Source records

-- begin --

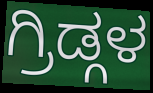
ಗ್ರಿಡ್ಗಳ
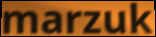
marzuk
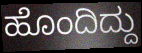
ಹೊಂದಿದ್ದು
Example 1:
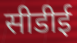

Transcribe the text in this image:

सीडीई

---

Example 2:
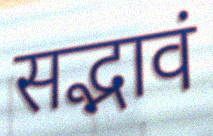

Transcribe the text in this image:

सद्भावं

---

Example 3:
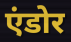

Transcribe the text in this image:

एंडोर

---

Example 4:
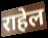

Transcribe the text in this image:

राहेल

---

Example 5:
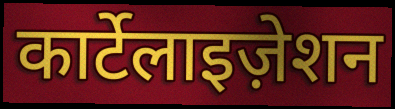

-- end --

## What you should do
Locate every line in the entries above that contains the string "Example", and copy each of those lines.

## Solution to this task
Example 1:
Example 2:
Example 3:
Example 4:
Example 5:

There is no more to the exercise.